== GIVEN PASSAGE

The presence of desulfo xanthine dehydrogenase in purified and crude enzyme preparations from rat liver.

Crude and purified xanthine dehydrogenase preparations from rat liver were examined for the existence of a naturally occurring inactive form. Reduction of the purified enzyme by xanthine under anaerobic conditions proceeded in two phases. The enzyme was inactivated by cyanide, which caused the release of a sulfur atom from the molybdenum center as thiocyanate. The amount of thiocyanate released was almost in parallel with the initial specific activity. The active and inactive enzymes could be resolved by affinity chromatography on Sepharose 4B/folate gel. These results provided evidence that the purified enzyme preparation from rat liver contained an inactive form. A method for the determination of the active and inactive enzymes in crude enzyme preparations from rat liver was devised based on the fact that only active enzyme could react with [14C]allopurinol and both active and inactive enzymes could be immunoprecipitated quantitatively by excess specific antibody to xanthine dehydrogenase. The amount of [14C]alloxanthine (derived from [14C]allopurinol) bound to the active sulfo enzyme in crude rat liver extracts was about 0.5 mol/mol of FAD. As this content is closely similar to that in the purified enzyme, these results suggest the existence of an inactive desulfo form in vivo.

====
== INFORMATION SUPPLIED

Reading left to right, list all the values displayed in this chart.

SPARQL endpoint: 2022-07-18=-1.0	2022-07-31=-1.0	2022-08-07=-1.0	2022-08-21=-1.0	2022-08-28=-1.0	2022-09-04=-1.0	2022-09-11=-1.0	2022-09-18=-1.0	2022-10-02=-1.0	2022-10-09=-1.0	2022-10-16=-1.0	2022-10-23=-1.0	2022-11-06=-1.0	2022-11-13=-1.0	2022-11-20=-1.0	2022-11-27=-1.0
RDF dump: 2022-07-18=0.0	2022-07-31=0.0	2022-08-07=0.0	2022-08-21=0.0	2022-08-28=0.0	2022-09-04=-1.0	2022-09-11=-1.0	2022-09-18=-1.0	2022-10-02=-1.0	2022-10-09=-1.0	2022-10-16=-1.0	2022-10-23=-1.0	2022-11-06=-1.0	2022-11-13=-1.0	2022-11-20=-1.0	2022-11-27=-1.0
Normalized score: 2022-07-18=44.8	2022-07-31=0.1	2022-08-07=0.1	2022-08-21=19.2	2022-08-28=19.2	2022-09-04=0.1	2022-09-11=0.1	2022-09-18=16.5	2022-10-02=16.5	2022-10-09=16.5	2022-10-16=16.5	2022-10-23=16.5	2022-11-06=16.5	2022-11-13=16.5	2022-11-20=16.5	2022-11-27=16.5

====

→ TASK REQUIREMENTS:
[a] In the passage on xanthine dehydrogenase in rat liver, how could the method for crude preparations tell the active and inactive forms of the enzyme apart? Answer in one to three sentences.
[b] For each statement, say whether it agrees with the passage on xanthine dehydrogenase in rat liver, and quote the words that decide it.
(i) Reduction of the purified enzyme by xanthine under anaerobic conditions happened in a single phase.
(ii) Cyanide inactivated the enzyme by releasing a sulfur atom from the molybdenum center as thiocyanate.
(iii) In crude rat liver extracts, the active sulfo enzyme bound about 1 mol of [14C]alloxanthine per mol of FAD.
The material shown above comes from a separate source.

→ SOLUTIONS TO EACH TASK:
[a] The method relies on two facts. Only the active enzyme can react with [14C]allopurinol, while excess specific antibody to xanthine dehydrogenase can quantitatively immunoprecipitate both the active and inactive forms.

[b]
(i) No: "proceeded in two phases"
(ii) Yes: "The enzyme was inactivated by cyanide, which caused the release of a sulfur atom from the molybdenum center as thiocyanate"
(iii) No: "was about 0.5 mol/mol of FAD"